> [Aim of the exercise]: Of the material below, the lines to be retyped are those from the line containing "middle mcp: (934, 1080)" through the line containing "pinky dip: (1212, 1097)", inclusive; reproduce them exactly.

> [Record excerpts]:
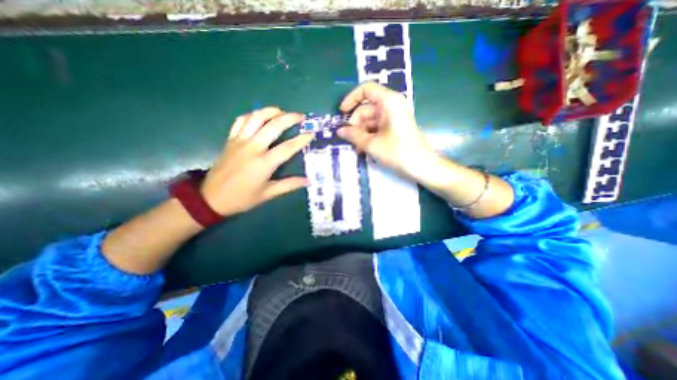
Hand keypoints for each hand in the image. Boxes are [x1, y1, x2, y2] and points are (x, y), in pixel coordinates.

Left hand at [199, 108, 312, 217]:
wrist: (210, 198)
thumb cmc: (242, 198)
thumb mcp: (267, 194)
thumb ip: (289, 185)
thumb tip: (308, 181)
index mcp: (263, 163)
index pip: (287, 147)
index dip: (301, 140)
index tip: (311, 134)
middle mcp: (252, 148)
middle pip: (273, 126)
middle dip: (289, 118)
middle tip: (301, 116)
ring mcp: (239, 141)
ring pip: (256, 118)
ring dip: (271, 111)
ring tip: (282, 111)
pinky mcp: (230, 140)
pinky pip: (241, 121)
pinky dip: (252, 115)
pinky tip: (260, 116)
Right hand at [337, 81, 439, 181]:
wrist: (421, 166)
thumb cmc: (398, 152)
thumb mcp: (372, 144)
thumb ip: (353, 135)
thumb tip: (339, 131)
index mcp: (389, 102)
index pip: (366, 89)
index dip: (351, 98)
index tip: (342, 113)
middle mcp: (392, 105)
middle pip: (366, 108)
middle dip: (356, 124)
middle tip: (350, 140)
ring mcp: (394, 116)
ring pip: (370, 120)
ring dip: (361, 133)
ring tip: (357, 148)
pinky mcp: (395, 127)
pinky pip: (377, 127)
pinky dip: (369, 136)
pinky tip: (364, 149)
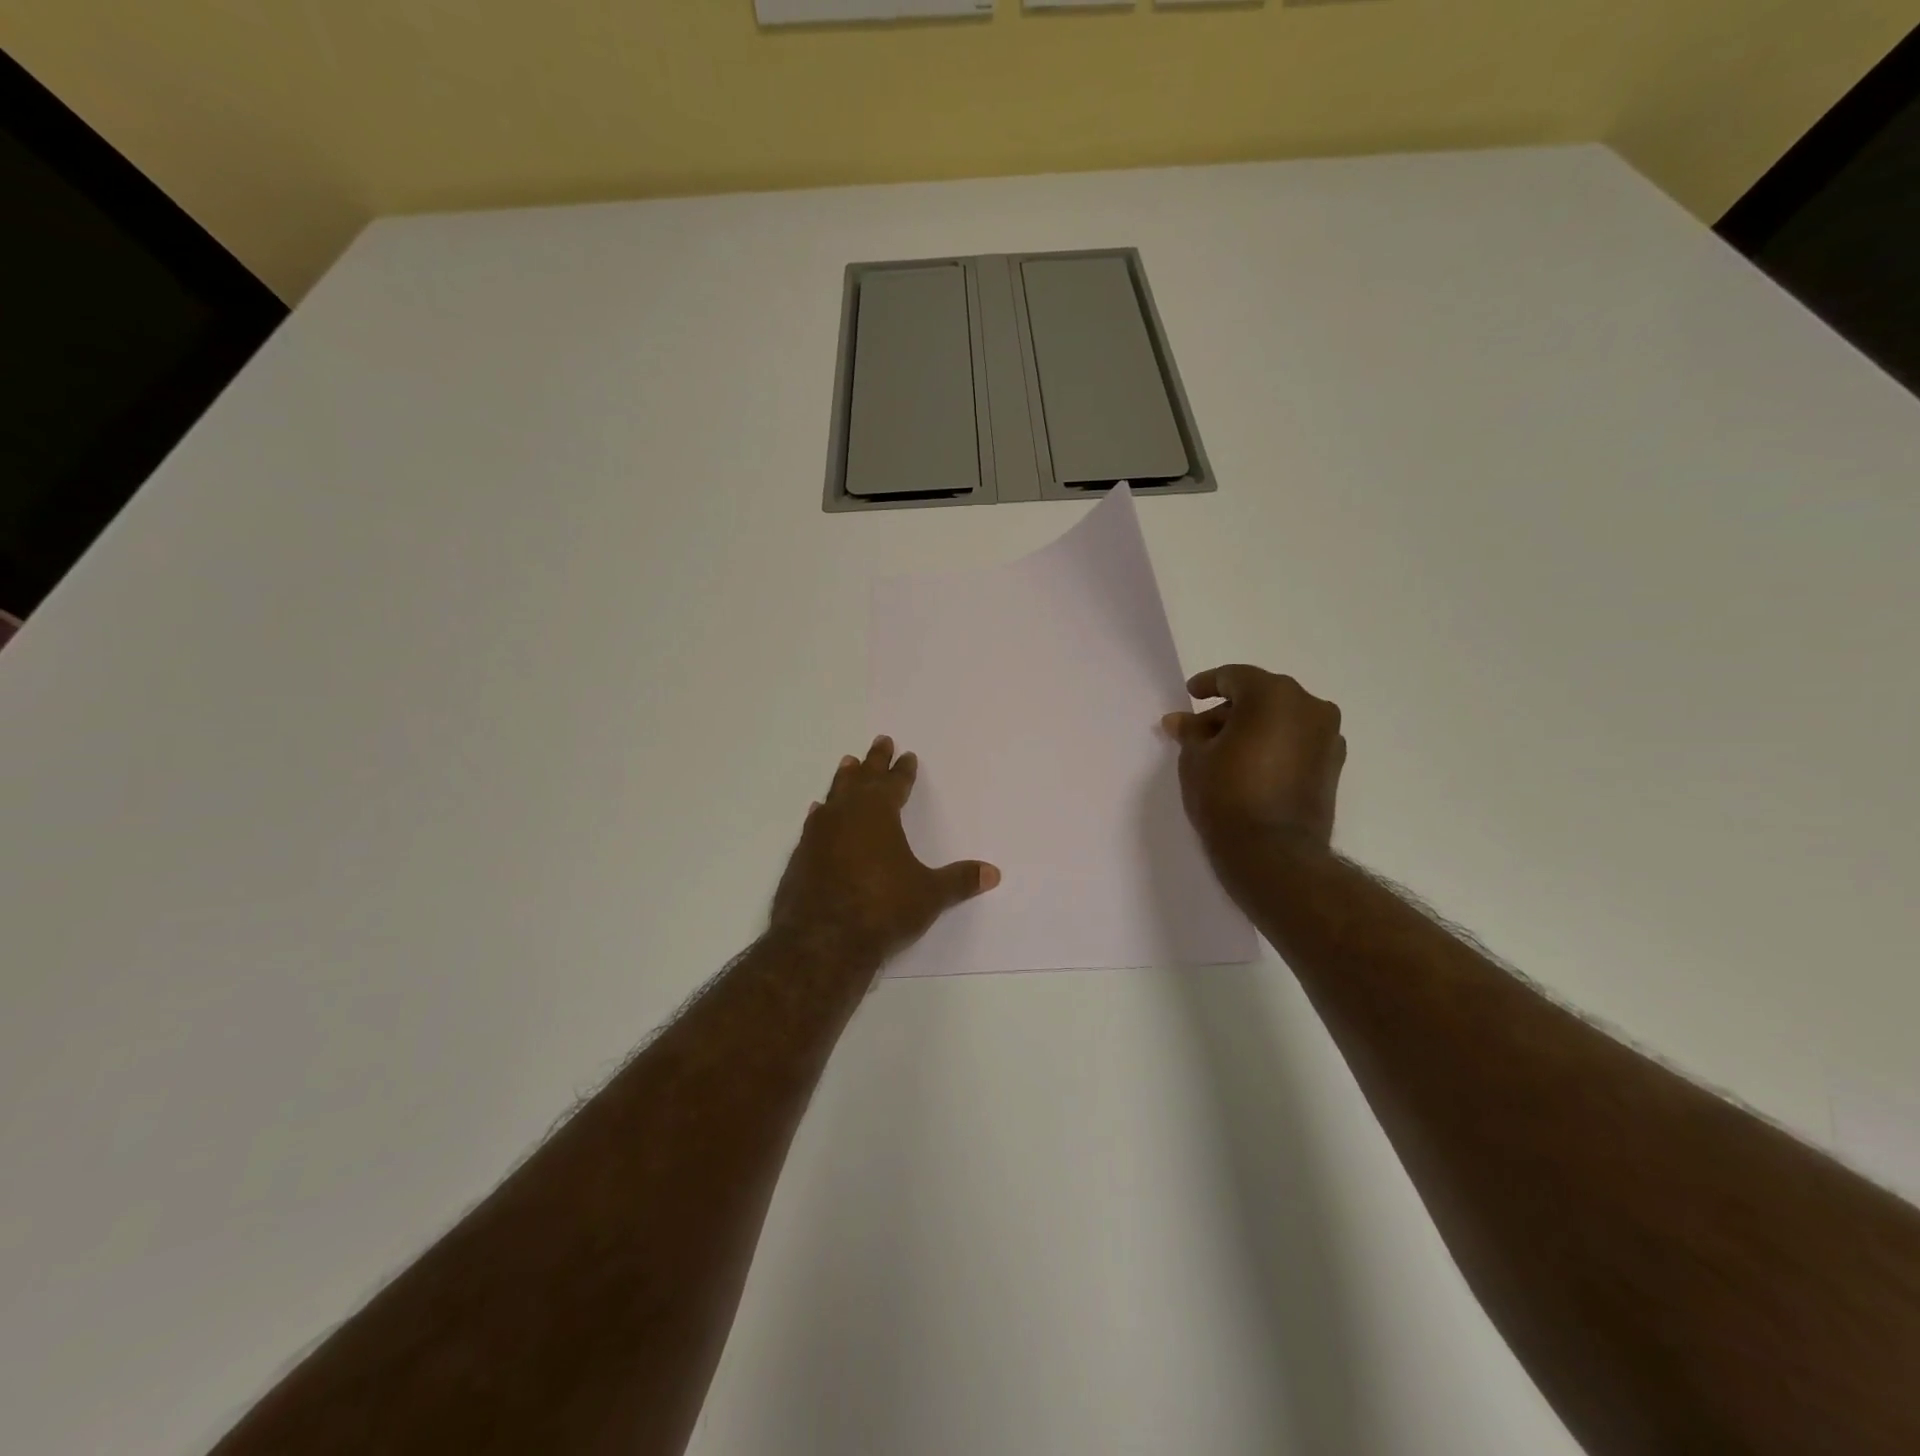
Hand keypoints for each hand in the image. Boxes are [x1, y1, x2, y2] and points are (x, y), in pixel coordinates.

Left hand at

...

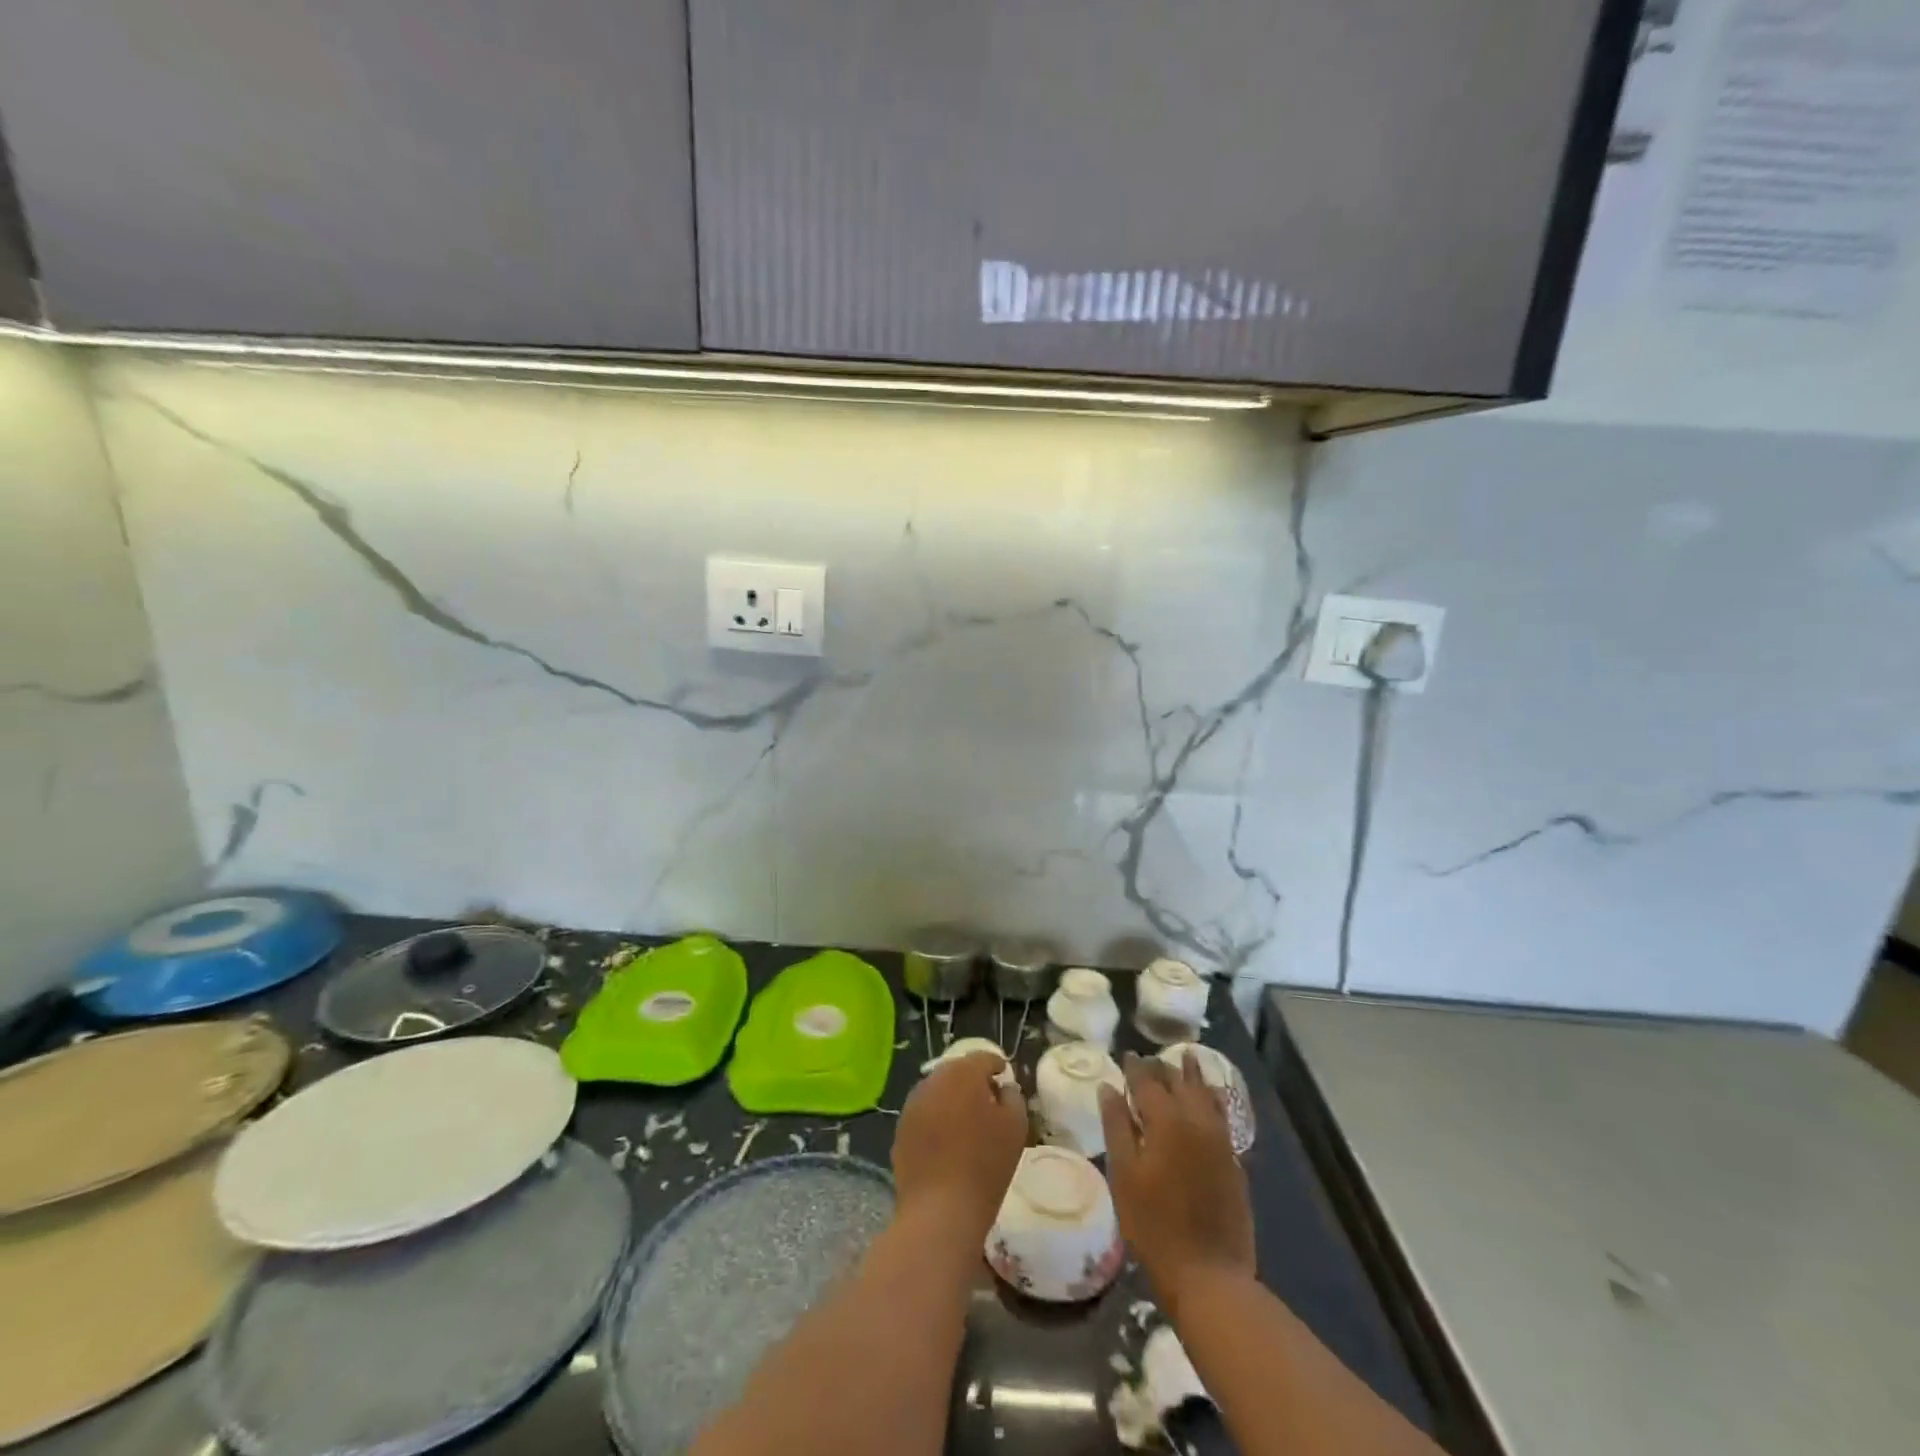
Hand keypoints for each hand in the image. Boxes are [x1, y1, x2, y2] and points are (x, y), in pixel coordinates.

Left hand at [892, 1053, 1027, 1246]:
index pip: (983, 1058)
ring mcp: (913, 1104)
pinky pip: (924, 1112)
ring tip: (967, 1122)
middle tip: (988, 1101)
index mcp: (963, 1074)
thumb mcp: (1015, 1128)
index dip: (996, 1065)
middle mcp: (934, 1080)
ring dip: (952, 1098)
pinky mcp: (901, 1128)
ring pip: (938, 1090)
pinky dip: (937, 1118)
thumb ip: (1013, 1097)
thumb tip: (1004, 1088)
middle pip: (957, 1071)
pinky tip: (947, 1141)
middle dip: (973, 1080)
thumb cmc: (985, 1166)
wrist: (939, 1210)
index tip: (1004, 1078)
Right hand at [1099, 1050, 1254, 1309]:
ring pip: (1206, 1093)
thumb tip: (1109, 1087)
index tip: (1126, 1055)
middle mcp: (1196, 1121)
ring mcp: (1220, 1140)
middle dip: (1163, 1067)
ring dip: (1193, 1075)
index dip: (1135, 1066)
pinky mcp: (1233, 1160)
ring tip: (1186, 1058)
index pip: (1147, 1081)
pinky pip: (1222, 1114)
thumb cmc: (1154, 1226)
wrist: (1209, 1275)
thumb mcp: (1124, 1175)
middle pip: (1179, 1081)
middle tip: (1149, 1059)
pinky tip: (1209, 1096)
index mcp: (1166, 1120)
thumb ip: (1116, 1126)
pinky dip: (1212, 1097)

> [Exercise result]:
middle mcp: (934, 1080)
ring dip: (952, 1098)
pinky mcp: (901, 1128)
ring pip: (938, 1090)
pinky dip: (937, 1118)
thumb ip: (1013, 1097)
thumb tip: (1004, 1088)
middle pip: (957, 1071)
pinky tip: (947, 1141)
middle dip: (973, 1080)
thumb cmc: (985, 1166)
wrist: (939, 1210)
index tip: (1004, 1078)
Right hand at [1099, 1050, 1254, 1309]:
ring pip: (1206, 1093)
thumb tip: (1109, 1087)
index tip: (1126, 1055)
middle mcp: (1196, 1121)
ring mcp: (1220, 1140)
middle dip: (1163, 1067)
ring dip: (1193, 1075)
index dip: (1135, 1066)
pinky mcp: (1233, 1160)
ring tip: (1186, 1058)
index pip: (1147, 1081)
pinky pip: (1222, 1114)
thumb cmc: (1154, 1226)
wrist: (1209, 1275)
thumb mcp: (1124, 1175)
middle pip: (1179, 1081)
middle tip: (1149, 1059)
pinky tip: (1209, 1096)
index mcp: (1166, 1120)
thumb ip: (1116, 1126)
pinky dip: (1212, 1097)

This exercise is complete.